We respectfully ask the esteemed reviewer to consider the manuscript's detail from this pedagogical and mission-oriented perspective. We have taken this opportunity to refine the language throughout the manuscript, aiming for a balance of scholarly precision and clarity that we hope will make the paper's novel concepts more accessible without sacrificing the necessary explanatory depth.1
Summary of Additional Revisions and Compliance Statement
In addition to the major revisions detailed above, we have taken this opportunity to further enhance the manuscript. We have conducted a full proofread of the text to correct minor typographical errors and improve phrasing for clarity and flow.
Furthermore, we have meticulously verified that all figures, schemes, and tables fully comply with the journal's "Instructions for Authors." Specifically, we confirm the following :
- Schemes have been prepared in JPEG format, and one is in color.
- Figures and schemes contain no editable parts.
- All table columns have an explanatory heading.
- All text within figures is in English.
- Figures do not contain unnecessary marks such as red wavy lines or hard/soft returns.
- No special characters or icons are used in any image.
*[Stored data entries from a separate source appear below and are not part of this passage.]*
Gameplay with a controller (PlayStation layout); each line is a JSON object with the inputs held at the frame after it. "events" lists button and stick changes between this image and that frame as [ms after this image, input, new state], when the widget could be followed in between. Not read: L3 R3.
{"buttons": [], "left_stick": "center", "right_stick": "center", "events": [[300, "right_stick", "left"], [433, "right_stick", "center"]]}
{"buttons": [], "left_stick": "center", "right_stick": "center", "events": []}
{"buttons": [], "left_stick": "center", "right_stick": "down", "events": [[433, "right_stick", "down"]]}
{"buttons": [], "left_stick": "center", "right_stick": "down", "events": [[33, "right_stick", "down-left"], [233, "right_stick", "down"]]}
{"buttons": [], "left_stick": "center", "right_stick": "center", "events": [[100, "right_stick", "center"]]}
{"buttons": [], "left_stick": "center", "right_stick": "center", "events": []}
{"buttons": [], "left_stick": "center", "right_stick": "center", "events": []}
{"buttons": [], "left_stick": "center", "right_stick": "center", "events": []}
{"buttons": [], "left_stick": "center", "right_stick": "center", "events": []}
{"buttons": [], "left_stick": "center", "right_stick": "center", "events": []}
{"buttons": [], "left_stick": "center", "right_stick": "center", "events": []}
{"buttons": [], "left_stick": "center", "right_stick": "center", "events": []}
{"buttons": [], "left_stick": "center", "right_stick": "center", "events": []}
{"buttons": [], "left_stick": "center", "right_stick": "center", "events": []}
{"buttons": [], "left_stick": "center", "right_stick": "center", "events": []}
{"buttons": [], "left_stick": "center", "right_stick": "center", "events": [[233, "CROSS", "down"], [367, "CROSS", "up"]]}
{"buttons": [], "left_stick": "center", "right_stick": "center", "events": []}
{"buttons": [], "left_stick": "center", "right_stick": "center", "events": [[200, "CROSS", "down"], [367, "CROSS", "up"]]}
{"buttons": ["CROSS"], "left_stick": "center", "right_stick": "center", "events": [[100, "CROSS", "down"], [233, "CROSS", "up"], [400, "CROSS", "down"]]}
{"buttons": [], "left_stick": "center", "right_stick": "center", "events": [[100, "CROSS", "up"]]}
All figures, schemes, and tables included in the manuscript were created by the authors, who accordingly hold the copyright for these materials.1 These additional steps were taken to ensure the final manuscript is as polished and submission-ready as possible.
Concluding Remarks
We once again thank the editor and the reviewers for their insightful and valuable guidance. The peer-review process has been instrumental in helping us refine our arguments, strengthen our evidence base, and improve the overall quality of our manuscript. We hope that the revisions we have made fully address all concerns and that the manuscript is now deemed suitable for publication.
Sincerely,
The Authors
Reviewer 2 Report
Comments and Suggestions for AuthorsI am truly impressed by this version of your manuscript. I appreciate the time and effort you contributed to making this presentation of your information appropriate for all health care professionals.
Author Response
We once again thank the editor and the reviewers for their insightful and valuable guidance. The peer-review process has been instrumental in helping us refine our arguments, strengthen our evidence base, and improve the overall quality of our manuscript. We hope that the revisions we have made fully address all concerns and that the manuscript is now deemed suitable for publication.